## Instructions to follow
Start at the line with "mucinous cystadenocarcinoma (ovarian)" in the records below, stop at the line with "IHC image has", and return every line in that span exactly, the two end lines included.
Top of Given records
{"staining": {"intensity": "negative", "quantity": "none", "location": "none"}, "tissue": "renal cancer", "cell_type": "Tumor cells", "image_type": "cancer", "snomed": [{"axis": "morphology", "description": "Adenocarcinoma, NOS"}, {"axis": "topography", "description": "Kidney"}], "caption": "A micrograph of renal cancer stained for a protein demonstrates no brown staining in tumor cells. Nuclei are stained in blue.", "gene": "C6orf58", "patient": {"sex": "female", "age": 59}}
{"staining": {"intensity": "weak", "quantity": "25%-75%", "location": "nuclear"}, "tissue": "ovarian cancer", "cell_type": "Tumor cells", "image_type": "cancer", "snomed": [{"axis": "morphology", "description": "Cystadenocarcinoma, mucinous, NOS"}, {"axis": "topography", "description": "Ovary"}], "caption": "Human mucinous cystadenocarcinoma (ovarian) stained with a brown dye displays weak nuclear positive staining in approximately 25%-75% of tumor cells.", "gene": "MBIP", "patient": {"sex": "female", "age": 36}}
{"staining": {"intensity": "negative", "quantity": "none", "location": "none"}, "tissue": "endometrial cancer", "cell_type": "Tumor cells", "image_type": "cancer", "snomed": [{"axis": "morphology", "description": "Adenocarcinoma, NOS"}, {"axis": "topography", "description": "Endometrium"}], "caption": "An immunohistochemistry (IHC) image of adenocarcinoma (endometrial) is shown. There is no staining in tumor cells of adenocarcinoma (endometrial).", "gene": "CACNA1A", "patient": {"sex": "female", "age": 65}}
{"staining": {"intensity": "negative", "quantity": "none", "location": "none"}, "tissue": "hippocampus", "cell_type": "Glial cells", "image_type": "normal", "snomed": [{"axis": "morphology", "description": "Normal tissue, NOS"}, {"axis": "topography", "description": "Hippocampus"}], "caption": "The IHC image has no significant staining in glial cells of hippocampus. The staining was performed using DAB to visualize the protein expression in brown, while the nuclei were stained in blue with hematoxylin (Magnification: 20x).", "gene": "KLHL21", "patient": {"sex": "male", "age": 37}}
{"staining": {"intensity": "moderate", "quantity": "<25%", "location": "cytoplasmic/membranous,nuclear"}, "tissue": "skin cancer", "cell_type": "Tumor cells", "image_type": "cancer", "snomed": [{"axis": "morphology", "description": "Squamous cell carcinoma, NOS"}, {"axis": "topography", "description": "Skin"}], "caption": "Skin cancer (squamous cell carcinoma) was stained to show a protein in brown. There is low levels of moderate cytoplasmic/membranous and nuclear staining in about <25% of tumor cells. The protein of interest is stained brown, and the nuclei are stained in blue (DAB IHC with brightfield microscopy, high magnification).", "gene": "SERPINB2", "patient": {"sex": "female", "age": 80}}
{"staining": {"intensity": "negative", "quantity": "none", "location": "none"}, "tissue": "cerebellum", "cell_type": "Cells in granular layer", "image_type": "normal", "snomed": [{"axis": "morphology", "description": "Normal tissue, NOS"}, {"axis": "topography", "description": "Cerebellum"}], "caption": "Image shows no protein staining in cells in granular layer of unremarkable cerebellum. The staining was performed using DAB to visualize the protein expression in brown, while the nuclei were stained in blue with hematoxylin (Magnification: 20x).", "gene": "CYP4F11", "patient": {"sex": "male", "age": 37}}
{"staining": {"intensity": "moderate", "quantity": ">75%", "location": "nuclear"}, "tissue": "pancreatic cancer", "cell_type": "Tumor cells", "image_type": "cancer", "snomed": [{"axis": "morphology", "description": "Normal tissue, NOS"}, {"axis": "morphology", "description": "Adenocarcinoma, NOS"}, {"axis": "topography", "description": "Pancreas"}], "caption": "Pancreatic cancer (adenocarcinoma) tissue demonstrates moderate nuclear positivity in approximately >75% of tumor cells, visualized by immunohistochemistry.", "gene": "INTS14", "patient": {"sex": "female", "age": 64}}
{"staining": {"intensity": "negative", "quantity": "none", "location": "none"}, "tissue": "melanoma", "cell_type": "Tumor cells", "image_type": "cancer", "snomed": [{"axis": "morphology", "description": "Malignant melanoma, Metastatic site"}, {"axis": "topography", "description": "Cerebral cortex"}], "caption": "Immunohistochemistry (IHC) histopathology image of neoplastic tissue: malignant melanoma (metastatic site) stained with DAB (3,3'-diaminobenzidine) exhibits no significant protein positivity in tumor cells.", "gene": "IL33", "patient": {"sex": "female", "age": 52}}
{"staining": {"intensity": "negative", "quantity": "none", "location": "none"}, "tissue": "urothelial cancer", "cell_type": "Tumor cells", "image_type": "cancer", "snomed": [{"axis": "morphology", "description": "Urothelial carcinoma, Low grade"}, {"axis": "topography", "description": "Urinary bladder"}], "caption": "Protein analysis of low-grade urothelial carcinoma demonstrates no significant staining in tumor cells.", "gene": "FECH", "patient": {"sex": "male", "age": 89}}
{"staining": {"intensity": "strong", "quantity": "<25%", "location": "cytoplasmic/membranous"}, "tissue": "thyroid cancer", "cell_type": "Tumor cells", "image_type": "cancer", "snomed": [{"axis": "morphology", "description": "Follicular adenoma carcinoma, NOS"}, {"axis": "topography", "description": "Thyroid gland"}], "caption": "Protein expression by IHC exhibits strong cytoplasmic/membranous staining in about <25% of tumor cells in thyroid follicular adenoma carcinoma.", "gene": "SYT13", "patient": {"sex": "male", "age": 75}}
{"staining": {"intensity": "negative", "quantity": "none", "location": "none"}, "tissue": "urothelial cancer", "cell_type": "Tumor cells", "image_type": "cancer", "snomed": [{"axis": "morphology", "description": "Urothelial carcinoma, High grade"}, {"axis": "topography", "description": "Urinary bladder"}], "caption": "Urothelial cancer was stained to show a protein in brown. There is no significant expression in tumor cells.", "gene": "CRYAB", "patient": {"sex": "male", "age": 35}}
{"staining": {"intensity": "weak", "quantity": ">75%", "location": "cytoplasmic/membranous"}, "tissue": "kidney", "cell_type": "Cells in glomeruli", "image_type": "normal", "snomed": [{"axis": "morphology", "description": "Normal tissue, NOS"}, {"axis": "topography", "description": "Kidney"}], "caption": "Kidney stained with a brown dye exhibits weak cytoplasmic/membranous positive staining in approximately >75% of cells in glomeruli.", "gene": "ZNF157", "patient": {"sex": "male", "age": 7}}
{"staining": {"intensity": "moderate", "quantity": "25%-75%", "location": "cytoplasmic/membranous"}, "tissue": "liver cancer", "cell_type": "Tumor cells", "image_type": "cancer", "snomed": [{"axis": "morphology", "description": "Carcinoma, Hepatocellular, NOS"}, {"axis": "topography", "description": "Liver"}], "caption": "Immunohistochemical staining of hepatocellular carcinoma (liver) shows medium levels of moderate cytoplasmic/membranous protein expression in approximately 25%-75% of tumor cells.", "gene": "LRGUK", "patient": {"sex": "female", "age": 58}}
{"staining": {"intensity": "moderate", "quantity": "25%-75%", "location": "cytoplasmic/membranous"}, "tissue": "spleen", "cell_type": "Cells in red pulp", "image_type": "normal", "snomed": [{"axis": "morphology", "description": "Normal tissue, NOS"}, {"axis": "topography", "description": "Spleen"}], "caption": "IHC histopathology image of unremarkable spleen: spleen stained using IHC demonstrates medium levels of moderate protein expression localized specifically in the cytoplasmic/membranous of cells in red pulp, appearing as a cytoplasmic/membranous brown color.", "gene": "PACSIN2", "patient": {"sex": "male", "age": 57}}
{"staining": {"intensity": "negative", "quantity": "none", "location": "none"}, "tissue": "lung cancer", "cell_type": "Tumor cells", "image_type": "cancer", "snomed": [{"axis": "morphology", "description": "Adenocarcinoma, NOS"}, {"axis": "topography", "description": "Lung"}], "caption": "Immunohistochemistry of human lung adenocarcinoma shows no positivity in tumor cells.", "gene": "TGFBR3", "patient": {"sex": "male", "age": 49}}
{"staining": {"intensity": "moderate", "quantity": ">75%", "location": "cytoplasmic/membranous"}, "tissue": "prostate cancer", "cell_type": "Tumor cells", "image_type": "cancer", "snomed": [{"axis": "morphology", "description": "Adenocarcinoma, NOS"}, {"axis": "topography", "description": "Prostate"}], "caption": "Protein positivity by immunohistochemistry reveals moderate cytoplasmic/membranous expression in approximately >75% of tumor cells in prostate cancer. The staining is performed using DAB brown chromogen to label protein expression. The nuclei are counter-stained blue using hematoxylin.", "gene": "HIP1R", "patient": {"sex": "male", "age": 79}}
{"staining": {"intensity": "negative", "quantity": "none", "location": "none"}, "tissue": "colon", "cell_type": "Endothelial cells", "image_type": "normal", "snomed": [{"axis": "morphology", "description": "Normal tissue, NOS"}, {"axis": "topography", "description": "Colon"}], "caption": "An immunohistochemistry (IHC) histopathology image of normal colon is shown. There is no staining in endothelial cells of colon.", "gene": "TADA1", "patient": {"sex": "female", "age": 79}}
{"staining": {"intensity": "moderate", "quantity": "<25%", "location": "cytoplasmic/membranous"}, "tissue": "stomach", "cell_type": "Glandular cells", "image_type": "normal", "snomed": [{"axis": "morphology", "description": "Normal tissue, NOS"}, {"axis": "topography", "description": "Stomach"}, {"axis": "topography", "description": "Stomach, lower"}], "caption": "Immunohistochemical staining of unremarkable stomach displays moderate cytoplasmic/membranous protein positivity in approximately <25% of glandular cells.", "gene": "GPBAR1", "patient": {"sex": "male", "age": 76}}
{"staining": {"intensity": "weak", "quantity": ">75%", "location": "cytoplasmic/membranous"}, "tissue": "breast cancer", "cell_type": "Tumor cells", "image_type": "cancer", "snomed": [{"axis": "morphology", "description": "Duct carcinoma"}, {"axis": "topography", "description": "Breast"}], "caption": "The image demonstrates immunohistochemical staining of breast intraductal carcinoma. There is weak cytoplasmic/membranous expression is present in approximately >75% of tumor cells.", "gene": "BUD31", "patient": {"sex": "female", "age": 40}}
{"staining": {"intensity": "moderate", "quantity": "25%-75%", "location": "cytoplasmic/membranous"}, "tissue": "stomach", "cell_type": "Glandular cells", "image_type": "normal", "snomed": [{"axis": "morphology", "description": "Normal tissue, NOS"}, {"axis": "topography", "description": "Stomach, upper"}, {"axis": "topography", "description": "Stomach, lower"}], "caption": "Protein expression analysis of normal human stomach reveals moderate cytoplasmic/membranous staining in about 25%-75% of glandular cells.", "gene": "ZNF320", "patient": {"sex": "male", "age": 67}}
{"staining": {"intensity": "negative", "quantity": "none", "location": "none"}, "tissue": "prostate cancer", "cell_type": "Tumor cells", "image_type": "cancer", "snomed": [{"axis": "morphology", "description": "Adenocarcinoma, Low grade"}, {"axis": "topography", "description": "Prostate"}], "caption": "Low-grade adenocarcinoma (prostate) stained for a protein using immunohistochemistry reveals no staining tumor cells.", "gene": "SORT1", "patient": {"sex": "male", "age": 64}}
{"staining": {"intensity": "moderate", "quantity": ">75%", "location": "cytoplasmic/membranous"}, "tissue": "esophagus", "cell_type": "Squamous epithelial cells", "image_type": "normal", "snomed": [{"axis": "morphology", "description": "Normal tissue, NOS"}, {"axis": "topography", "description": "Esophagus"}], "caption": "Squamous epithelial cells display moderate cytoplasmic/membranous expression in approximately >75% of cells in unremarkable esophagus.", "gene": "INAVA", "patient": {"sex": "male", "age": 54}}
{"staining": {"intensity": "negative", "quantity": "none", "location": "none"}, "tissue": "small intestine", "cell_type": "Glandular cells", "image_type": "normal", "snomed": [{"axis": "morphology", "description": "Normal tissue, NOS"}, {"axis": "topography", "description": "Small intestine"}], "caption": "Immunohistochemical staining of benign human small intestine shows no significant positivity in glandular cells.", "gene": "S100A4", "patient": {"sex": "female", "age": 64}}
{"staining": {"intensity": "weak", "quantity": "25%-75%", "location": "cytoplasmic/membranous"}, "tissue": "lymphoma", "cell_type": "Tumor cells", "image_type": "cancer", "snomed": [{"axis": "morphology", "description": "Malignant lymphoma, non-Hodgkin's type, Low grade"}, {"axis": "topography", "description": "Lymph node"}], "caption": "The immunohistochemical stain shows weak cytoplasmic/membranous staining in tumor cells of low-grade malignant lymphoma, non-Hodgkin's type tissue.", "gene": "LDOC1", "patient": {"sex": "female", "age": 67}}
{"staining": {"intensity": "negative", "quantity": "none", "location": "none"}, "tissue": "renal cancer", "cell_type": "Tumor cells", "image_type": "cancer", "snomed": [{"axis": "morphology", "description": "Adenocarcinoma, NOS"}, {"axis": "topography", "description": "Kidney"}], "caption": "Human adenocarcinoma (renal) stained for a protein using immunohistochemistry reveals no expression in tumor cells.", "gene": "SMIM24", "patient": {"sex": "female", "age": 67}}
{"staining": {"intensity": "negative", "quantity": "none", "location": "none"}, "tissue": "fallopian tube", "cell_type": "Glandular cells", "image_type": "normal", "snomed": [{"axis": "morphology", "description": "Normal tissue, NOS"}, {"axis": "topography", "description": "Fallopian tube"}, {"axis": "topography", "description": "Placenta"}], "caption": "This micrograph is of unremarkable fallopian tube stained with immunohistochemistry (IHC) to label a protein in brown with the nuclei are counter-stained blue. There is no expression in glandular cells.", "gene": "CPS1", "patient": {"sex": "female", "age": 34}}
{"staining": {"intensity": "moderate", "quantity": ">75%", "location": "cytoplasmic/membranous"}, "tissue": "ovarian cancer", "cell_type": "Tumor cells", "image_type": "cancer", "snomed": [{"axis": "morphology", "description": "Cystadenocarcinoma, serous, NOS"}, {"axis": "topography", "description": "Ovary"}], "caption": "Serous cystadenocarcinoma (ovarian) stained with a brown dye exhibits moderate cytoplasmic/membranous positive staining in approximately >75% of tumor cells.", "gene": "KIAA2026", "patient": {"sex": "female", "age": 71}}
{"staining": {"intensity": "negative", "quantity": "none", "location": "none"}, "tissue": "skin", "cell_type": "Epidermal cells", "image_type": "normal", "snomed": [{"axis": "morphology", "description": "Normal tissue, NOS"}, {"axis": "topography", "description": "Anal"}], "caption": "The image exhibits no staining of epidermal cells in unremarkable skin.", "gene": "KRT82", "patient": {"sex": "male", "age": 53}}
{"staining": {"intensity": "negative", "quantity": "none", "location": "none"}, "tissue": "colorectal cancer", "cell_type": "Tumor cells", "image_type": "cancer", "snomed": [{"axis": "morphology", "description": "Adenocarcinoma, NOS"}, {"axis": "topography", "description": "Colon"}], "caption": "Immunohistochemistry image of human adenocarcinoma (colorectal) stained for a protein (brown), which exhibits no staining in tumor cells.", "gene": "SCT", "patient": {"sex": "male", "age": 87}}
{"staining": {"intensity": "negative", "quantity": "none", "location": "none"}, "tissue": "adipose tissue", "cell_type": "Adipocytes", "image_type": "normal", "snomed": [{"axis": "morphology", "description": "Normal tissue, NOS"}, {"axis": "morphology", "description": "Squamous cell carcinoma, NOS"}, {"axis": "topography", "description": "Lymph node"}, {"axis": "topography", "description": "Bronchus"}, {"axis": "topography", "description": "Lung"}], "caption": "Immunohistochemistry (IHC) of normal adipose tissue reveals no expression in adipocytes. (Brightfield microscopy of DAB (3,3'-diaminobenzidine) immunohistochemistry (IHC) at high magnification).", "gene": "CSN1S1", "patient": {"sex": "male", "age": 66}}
Bottom of Given records
## Answer area
{"staining": {"intensity": "weak", "quantity": "25%-75%", "location": "nuclear"}, "tissue": "ovarian cancer", "cell_type": "Tumor cells", "image_type": "cancer", "snomed": [{"axis": "morphology", "description": "Cystadenocarcinoma, mucinous, NOS"}, {"axis": "topography", "description": "Ovary"}], "caption": "Human mucinous cystadenocarcinoma (ovarian) stained with a brown dye displays weak nuclear positive staining in approximately 25%-75% of tumor cells.", "gene": "MBIP", "patient": {"sex": "female", "age": 36}}
{"staining": {"intensity": "negative", "quantity": "none", "location": "none"}, "tissue": "endometrial cancer", "cell_type": "Tumor cells", "image_type": "cancer", "snomed": [{"axis": "morphology", "description": "Adenocarcinoma, NOS"}, {"axis": "topography", "description": "Endometrium"}], "caption": "An immunohistochemistry (IHC) image of adenocarcinoma (endometrial) is shown. There is no staining in tumor cells of adenocarcinoma (endometrial).", "gene": "CACNA1A", "patient": {"sex": "female", "age": 65}}
{"staining": {"intensity": "negative", "quantity": "none", "location": "none"}, "tissue": "hippocampus", "cell_type": "Glial cells", "image_type": "normal", "snomed": [{"axis": "morphology", "description": "Normal tissue, NOS"}, {"axis": "topography", "description": "Hippocampus"}], "caption": "The IHC image has no significant staining in glial cells of hippocampus. The staining was performed using DAB to visualize the protein expression in brown, while the nuclei were stained in blue with hematoxylin (Magnification: 20x).", "gene": "KLHL21", "patient": {"sex": "male", "age": 37}}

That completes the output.